Document images with source code:
+ + + + + + +
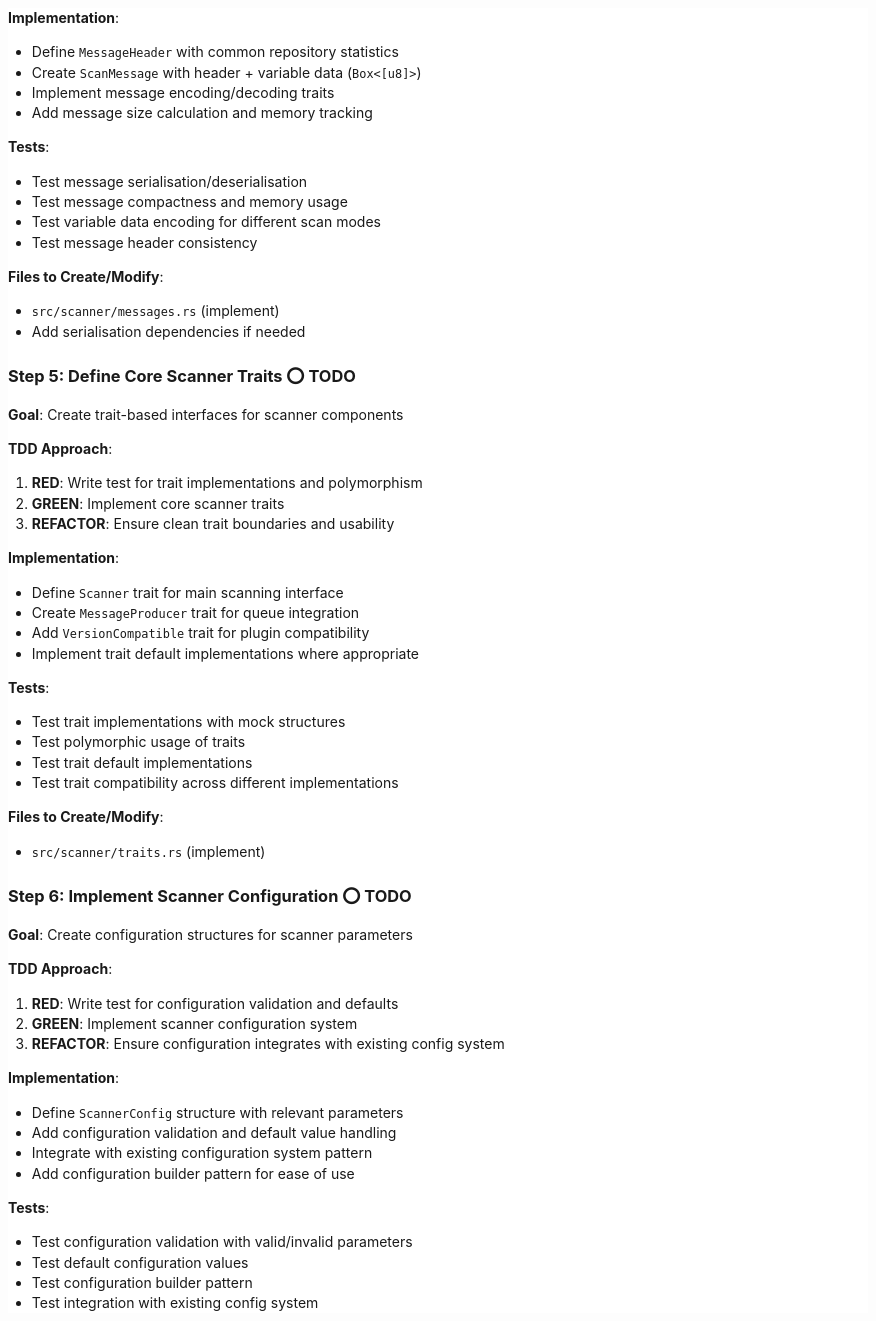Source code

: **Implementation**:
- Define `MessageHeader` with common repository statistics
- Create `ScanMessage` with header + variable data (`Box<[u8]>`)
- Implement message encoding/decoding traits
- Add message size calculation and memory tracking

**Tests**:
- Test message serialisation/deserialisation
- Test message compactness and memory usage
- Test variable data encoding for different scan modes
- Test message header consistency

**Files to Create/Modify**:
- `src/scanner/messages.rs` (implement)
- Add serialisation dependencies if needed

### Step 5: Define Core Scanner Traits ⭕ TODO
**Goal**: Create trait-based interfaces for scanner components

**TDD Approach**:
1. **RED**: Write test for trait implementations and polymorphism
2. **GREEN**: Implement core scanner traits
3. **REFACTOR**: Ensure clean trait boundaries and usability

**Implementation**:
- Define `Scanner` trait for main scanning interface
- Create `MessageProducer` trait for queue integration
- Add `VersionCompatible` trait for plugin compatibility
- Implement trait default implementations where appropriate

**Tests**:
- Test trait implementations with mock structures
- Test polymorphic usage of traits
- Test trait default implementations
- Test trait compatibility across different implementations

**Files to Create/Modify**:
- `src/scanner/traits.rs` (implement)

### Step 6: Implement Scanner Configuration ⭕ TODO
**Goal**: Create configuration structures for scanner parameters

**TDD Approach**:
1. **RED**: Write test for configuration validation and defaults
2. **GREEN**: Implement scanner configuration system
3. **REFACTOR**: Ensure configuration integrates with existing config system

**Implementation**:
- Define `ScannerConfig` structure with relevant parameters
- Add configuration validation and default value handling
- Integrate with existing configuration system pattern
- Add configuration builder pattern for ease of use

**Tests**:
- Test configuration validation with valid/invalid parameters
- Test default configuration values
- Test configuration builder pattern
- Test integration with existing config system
+ + + + + + +
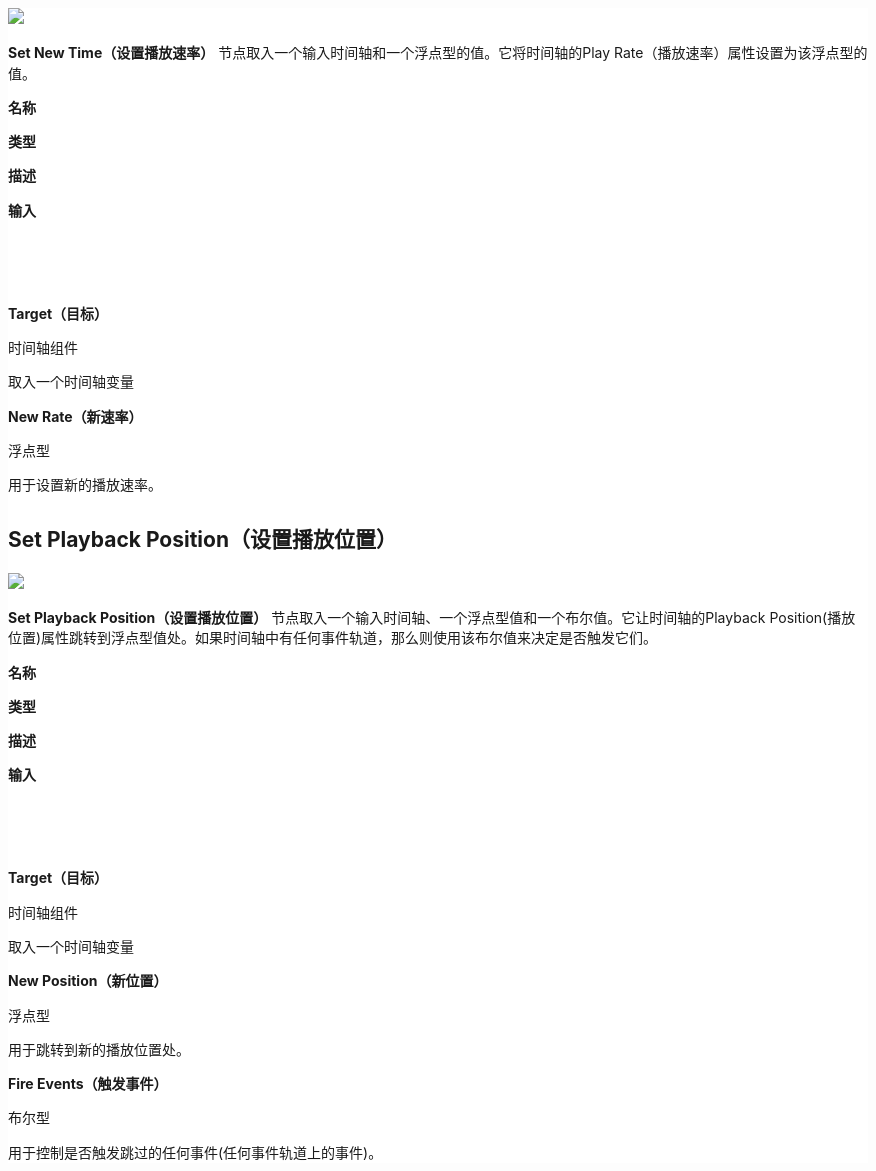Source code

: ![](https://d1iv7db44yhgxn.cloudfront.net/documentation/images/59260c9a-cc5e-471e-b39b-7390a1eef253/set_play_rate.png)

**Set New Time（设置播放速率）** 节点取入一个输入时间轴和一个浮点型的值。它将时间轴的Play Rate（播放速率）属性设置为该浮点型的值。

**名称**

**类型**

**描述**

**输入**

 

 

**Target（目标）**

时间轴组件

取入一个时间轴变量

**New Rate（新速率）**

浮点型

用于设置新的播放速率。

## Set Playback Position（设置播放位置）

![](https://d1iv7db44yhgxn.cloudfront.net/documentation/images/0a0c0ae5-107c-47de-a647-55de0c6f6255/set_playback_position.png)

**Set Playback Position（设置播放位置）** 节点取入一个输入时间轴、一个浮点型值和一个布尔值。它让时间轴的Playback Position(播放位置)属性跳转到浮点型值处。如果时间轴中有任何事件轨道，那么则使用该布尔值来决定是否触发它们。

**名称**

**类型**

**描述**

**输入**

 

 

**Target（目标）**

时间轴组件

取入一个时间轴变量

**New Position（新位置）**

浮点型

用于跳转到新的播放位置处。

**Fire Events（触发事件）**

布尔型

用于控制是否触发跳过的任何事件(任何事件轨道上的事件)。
+ + + + + + +
> DIRECTIVE:
Reproduce verbatim the lines above running from the line containing "## Set Playback Position（设置播放位置）" up to and including the line containing "用于控制是否触发跳过的任何事件(任何事件轨道上的事件)。".

> ANSWER SPACE:
## Set Playback Position（设置播放位置）

![](https://d1iv7db44yhgxn.cloudfront.net/documentation/images/0a0c0ae5-107c-47de-a647-55de0c6f6255/set_playback_position.png)

**Set Playback Position（设置播放位置）** 节点取入一个输入时间轴、一个浮点型值和一个布尔值。它让时间轴的Playback Position(播放位置)属性跳转到浮点型值处。如果时间轴中有任何事件轨道，那么则使用该布尔值来决定是否触发它们。

**名称**

**类型**

**描述**

**输入**

 

 

**Target（目标）**

时间轴组件

取入一个时间轴变量

**New Position（新位置）**

浮点型

用于跳转到新的播放位置处。

**Fire Events（触发事件）**

布尔型

用于控制是否触发跳过的任何事件(任何事件轨道上的事件)。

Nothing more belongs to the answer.